『赤い指』とは
『赤い指』は、東野圭吾による加賀恭一郎シリーズ第7作目の推理小説であり、加賀が練馬署の刑事として活躍する最後の物語です。本作は、直木賞受賞作『容疑者Xの献身』に続く長編小説として2006年に刊行されました。加賀シリーズの他作品と異なり、視点は主要な登場人物である前原一家に重きを置き、息子の犯罪を隠そうとする家族の姿を描いています。
本作では、前原一家が抱える家庭の闇と、加賀自身の家族問題が並行して語られ、家族のあり方や人間関係の歪みが浮き彫りにされます。加賀の父・隆正の病床での様子や、加賀との確執が描かれることで、これまで断片的だった加賀親子の背景がより深く掘り下げられました。また、加賀の従弟である捜査一課刑事・松宮脩平など、シリーズ後半に登場するキャラクターたちが初めて描かれた点も見逃せません。
短編として発表された作品を長編に書き直し、6年にわたる構想を経て完成した本作は、重厚なテーマと緻密なプロットが高く評価され、テレビドラマ化もされました。家族愛と罪、正義とは何かを問いかける『赤い指』は、読者に深い感慨を与える傑作です。
『赤い指』の あらすじ
平凡なサラリーマンである前原昭夫は、妻の八重子、息子の直巳、そして認知症を患う母親の政恵と4人で暮らしていた。

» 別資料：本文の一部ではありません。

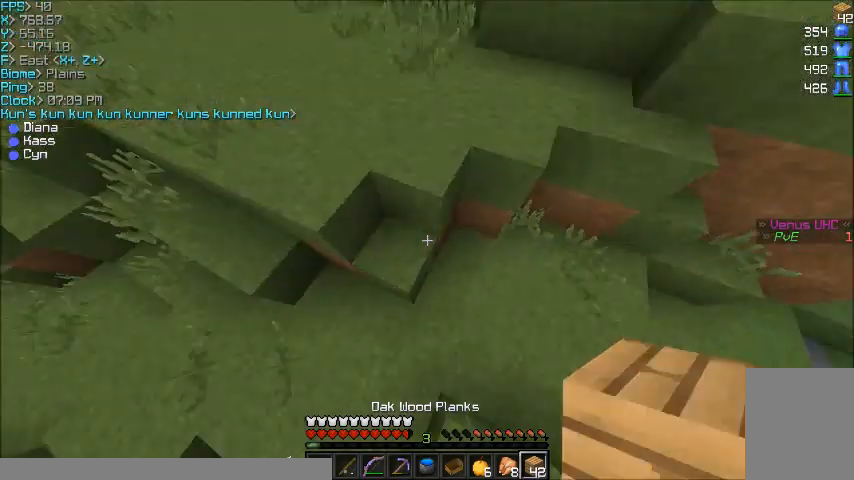
{"keys": ["w"], "mouse": [], "events": [[300, "a", "up"]]}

しかし家庭内の関係は冷え切っており、昭夫にとって家は決して安らぎの場ではなかった。ある日、八重子から「早く帰ってきてほしい」という切迫した電話が入り、昭夫が急いで帰宅すると、庭には黒いビニール袋に包まれた幼女の遺体があった。直巳が家に連れ込んだ少女を殺害してしまったのだ。
昭夫は警察に通報しようとするが、八重子は息子の将来を案じて事件の隠蔽を懇願。やむなく昭夫は、少女の遺体を深夜に近くの公園に遺棄することを決断する。しかし翌朝、遺体はすぐに発見され、練馬署の刑事・加賀恭一郎と本庁捜査一課の松宮脩平が事件の捜査に乗り出す。
加賀は緻密な聞き込みの末、前原家に疑念を抱くようになる。一方、事件を追い詰められた昭夫は、最終的に罪を認知症の母・政恵になすりつけるという非道な行動に出る。しかし加賀は鋭い洞察力で、政恵の「赤い指」の謎を解き明かし、事件の真相に迫る。
また、加賀の父・隆正が末期ガンで入院しているにもかかわらず、一度も見舞いに訪れない加賀の態度に松宮は困惑する。物語の終盤、加賀は前原家の事件解決に挑みつつ、自身の父との確執にも向き合い、親子の絆を修復していく。罪を犯した家族と、その家族に寄り添う警察官。それぞれの立場から「家族とは何か」を問いかける感動のミステリーが展開される。